EXERCISE PROMPT: Across the entries that follow, count each line holding "February" and state the total alone.

++++ DATA SHOWN ++++

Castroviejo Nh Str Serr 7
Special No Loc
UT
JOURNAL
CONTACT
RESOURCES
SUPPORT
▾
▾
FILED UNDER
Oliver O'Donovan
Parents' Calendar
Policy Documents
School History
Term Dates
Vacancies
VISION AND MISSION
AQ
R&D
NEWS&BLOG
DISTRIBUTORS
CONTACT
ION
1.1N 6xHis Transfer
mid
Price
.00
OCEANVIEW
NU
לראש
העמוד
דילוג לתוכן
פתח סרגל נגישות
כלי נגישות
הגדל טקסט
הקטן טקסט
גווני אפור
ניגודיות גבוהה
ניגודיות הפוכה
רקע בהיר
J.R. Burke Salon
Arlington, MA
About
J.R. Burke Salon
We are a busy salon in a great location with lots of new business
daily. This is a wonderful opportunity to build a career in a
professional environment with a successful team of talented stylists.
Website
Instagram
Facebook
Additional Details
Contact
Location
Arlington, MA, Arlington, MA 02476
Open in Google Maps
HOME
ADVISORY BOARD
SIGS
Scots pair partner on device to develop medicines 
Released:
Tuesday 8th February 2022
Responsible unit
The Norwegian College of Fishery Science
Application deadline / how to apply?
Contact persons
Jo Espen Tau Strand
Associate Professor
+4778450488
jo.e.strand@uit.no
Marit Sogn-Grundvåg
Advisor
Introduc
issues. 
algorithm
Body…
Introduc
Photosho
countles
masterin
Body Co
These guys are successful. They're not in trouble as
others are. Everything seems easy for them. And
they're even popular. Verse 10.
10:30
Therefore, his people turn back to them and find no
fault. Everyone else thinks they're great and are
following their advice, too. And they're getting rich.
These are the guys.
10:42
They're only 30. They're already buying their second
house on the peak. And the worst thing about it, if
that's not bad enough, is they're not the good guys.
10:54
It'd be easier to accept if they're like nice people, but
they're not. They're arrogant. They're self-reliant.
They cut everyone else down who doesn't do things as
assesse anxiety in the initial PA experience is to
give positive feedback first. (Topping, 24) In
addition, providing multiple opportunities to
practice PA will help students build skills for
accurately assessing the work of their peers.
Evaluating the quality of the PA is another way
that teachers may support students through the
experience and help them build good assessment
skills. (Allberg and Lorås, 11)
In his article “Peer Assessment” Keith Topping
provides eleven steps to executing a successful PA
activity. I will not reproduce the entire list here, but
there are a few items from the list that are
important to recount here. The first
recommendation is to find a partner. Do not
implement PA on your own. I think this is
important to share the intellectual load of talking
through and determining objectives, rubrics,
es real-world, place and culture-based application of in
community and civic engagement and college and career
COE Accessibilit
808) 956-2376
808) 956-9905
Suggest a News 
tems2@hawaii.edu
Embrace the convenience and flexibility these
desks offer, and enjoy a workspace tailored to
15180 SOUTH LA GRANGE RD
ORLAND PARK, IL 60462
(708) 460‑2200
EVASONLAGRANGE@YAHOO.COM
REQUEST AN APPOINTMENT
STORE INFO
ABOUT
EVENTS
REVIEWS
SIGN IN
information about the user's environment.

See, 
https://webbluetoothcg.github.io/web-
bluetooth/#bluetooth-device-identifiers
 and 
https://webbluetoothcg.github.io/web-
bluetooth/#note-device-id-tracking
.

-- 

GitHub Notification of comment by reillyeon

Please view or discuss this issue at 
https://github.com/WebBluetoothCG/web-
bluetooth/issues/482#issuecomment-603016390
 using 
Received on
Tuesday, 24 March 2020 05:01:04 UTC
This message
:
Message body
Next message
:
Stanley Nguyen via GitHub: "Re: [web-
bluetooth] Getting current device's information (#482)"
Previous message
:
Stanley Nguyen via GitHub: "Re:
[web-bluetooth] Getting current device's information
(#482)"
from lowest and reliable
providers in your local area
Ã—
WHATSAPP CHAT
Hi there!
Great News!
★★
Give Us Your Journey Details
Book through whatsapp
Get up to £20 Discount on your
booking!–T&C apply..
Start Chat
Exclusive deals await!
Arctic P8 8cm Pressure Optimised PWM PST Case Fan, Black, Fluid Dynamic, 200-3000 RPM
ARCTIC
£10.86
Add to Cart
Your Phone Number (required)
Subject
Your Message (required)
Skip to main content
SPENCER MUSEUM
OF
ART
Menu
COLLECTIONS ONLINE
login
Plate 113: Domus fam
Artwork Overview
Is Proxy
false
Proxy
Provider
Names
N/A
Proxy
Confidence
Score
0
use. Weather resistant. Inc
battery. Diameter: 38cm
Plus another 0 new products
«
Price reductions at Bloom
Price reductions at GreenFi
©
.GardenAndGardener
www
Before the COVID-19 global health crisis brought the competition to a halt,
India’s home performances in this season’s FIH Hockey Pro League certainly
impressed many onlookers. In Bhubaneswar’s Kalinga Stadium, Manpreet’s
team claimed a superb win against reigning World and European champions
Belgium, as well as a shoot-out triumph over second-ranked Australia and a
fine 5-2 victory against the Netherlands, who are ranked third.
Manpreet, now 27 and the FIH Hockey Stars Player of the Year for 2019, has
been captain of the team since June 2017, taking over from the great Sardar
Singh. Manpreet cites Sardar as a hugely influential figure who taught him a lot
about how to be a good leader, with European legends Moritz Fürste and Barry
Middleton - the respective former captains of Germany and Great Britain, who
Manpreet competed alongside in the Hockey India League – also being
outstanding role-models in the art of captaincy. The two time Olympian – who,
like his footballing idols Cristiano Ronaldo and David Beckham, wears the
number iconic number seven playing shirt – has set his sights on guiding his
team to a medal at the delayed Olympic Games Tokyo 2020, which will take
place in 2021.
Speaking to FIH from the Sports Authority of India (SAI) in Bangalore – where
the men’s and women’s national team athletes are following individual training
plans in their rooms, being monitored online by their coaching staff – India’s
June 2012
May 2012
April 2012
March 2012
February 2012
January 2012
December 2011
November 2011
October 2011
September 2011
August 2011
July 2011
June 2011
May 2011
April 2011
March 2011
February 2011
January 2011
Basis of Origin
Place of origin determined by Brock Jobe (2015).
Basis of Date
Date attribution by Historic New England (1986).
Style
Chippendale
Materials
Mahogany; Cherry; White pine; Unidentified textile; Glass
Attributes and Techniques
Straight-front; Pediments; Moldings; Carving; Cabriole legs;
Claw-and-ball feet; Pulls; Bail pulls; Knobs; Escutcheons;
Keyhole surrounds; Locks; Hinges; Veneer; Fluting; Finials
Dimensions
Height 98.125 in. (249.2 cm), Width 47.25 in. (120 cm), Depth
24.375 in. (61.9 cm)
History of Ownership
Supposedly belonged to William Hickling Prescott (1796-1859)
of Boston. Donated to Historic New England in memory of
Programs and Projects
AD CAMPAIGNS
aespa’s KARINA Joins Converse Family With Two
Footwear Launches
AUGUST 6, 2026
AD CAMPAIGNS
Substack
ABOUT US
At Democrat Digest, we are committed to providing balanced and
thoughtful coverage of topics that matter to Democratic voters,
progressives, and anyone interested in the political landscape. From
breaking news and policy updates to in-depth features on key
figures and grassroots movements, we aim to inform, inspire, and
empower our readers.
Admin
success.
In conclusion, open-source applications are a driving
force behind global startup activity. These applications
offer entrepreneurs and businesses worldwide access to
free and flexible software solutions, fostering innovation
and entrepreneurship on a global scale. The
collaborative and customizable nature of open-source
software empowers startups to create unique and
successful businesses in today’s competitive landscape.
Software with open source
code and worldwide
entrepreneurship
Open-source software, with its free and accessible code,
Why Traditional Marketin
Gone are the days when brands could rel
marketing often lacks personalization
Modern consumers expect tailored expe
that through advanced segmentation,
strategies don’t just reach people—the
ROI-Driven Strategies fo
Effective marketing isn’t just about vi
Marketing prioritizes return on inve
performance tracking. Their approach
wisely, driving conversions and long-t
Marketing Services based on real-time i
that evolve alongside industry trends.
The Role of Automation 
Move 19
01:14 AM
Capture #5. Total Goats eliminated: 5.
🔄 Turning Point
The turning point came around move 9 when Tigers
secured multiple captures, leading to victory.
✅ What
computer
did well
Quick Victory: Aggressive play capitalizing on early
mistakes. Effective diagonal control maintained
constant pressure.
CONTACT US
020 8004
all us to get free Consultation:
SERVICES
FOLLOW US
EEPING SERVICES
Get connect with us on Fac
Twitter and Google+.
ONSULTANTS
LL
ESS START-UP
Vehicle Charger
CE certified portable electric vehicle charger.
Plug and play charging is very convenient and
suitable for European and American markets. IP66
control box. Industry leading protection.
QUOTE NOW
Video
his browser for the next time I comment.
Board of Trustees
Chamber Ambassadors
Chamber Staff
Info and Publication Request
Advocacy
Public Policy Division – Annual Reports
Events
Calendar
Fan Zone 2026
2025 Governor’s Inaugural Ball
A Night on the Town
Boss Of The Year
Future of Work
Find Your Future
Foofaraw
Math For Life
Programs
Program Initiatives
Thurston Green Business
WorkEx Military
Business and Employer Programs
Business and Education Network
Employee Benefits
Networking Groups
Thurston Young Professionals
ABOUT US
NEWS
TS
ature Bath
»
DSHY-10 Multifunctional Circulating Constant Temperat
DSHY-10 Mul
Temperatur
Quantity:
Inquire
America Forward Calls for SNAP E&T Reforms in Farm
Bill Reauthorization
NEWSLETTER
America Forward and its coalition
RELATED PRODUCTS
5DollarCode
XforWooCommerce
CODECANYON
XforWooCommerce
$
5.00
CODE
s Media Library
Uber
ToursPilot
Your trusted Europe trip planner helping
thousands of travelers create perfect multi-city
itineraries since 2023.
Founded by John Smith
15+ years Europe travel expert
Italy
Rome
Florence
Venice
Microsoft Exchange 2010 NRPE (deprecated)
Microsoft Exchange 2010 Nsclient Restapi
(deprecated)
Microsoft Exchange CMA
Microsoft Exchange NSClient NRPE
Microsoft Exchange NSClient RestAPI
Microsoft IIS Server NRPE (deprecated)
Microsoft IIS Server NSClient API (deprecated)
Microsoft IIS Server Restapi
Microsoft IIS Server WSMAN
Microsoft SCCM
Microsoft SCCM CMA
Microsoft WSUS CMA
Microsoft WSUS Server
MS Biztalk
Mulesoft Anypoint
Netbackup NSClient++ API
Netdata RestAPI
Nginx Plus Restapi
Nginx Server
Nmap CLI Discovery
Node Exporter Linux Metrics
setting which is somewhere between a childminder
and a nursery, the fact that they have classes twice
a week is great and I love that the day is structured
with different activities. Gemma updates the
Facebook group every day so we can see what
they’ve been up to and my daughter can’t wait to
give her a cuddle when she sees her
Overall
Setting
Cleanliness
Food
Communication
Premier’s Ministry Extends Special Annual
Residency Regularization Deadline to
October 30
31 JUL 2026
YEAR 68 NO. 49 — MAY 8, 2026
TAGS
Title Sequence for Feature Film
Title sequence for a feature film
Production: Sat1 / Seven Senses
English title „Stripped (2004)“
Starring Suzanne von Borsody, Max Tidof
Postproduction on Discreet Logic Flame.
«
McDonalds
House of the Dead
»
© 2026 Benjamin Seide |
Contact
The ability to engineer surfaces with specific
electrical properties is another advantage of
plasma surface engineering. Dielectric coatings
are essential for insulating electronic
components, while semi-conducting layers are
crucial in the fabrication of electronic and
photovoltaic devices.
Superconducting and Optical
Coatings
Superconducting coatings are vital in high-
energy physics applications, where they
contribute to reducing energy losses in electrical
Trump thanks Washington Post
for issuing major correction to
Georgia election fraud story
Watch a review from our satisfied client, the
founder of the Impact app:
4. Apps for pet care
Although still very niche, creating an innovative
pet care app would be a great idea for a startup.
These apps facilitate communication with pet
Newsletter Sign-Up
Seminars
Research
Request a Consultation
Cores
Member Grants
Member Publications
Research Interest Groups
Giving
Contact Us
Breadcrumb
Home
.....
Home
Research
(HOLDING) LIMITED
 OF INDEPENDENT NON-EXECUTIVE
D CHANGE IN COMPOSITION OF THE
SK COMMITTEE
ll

++++

WRITTEN SOLUTION: 3